Para experimentos a jusante, processe os pellets em um pequeno volume de solução apropriada ou ressuspenda-os em 50 a 100 microlitros de PBS e armazene-os a menos 80 graus Celsius para uso futuro. Depois de preparar grades de vesículas extracelulares coradas com contraste, ou EVs, de acordo com o protocolo de texto, adquira imagens com um microscópio eletrônico usando uma tensão de aceleração de 80 quilovolts começando com ampliações de 20.000 X e aumentando para 100.000 X, ao determinar o tamanho das partículas. Os exossomos são muito pequenos para serem detectados por microscopia regular ou citometria de fluxo; no entanto, esta figura mostra os resultados de uma análise típica de rastreamento de nanopartículas, ou NTA, de exossomos que medem a concentração e a distribuição de tamanho, que teve uma média de 97 nanômetros nesta amostra isolada de bile humana.

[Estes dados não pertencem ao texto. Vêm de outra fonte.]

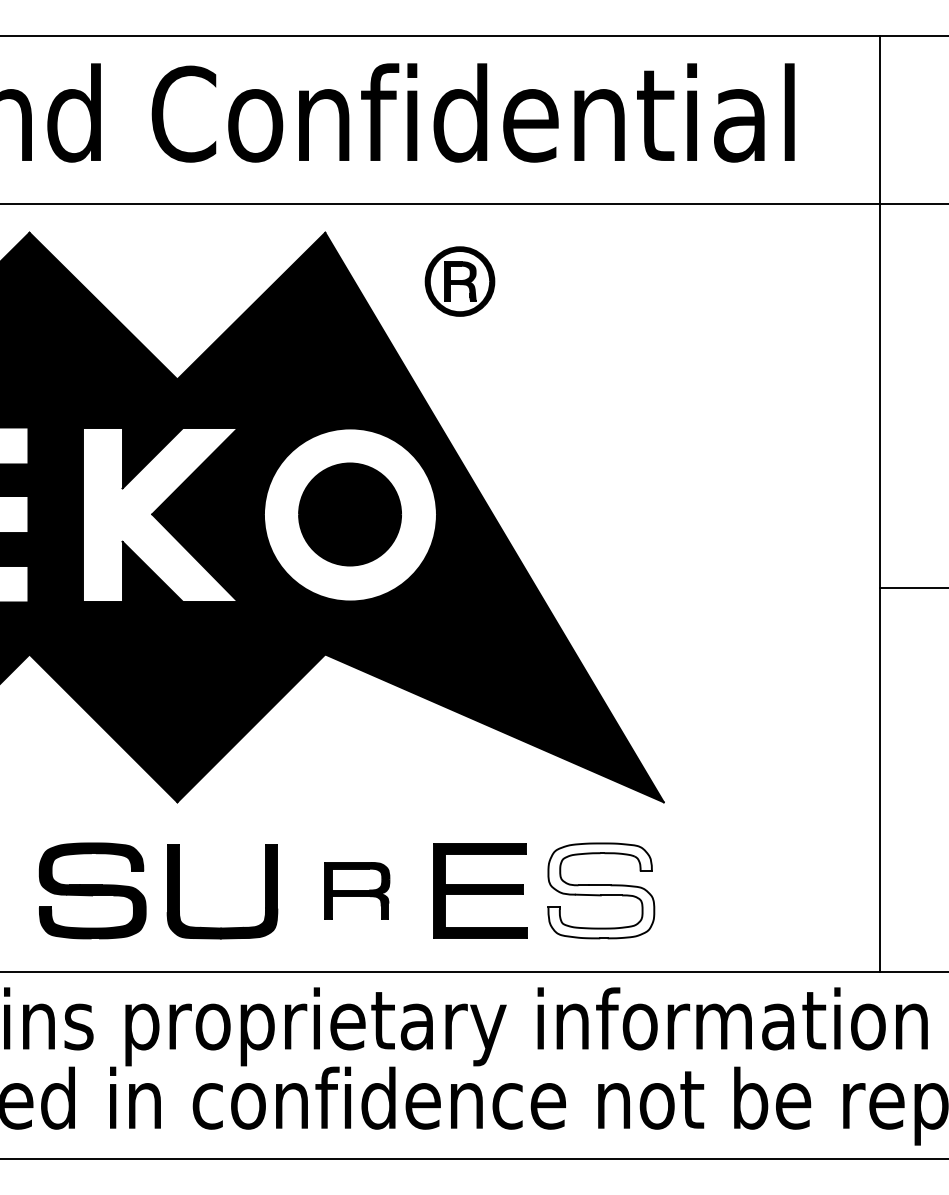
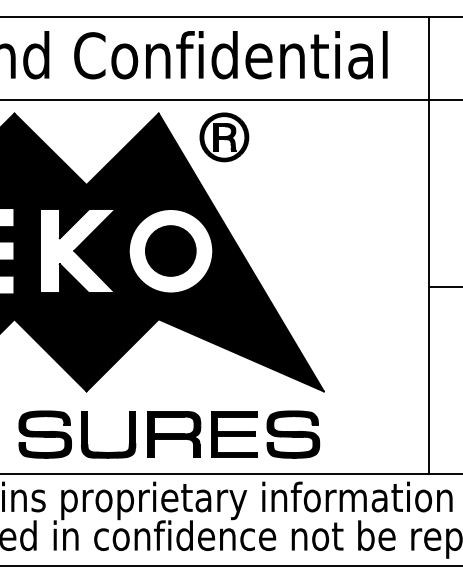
part: (460, 281) -> (224, 137), size x1.43
part: (357, 890) -> (174, 434), size x1.67
fill: (601, 890) -> (293, 434), added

A microscopia eletrônica também pode ser usada para confirmar o tamanho das partículas isoladas na bile humana e esta figura mostra um resultado típico de transmissão EM. Esses western blots foram sondados em busca de proteínas enriquecidas em exossomos, como a tetraspanina CD63 e Tsg101. Este gráfico de amplificação em tempo real mostra uma variedade de espécies de microRNA extraídas de exossomos da bile humana.

Como os exossomos carecem de padrões confiáveis, como RNA ribossômico 18S ou 28S ou genes de manutenção, o pico de um microRNA sintético é importante para a normalização. A técnica de isolamento de exos pode ser feita em três horas se for realizada corretamente. Depois de assistir a este vídeo, você deve ter uma boa compreensão de como obter e processar a bile de pacientes ou animais para isolar e analisar vesículas extracelulares.

Ao retratar este procedimento, é importante lembrar de centrifugar a amostra a 500 G e quatro graus antes de congelar a menos 80, se você não puder prosseguir com a ultracentrifugação. Após este procedimento, outros métodos, como estudos de microRNA, podem ser realizados para responder a perguntas adicionais, como perfis de microRNA. Não se esqueça de que trabalhar com bile pode ser extremamente perigoso, pois pode conter hepatite, e precauções como o uso de luvas e óculos de segurança devem sempre ser tomadas durante a realização deste procedimento.

Após seu desenvolvimento, a técnica abriu caminho para pesquisas no campo da pesquisa de colangiocarcinoma para explorar vesículas extracelulares como potencial biomarcador na bile de pacientes com problemas biliares, como obstrução do PSA.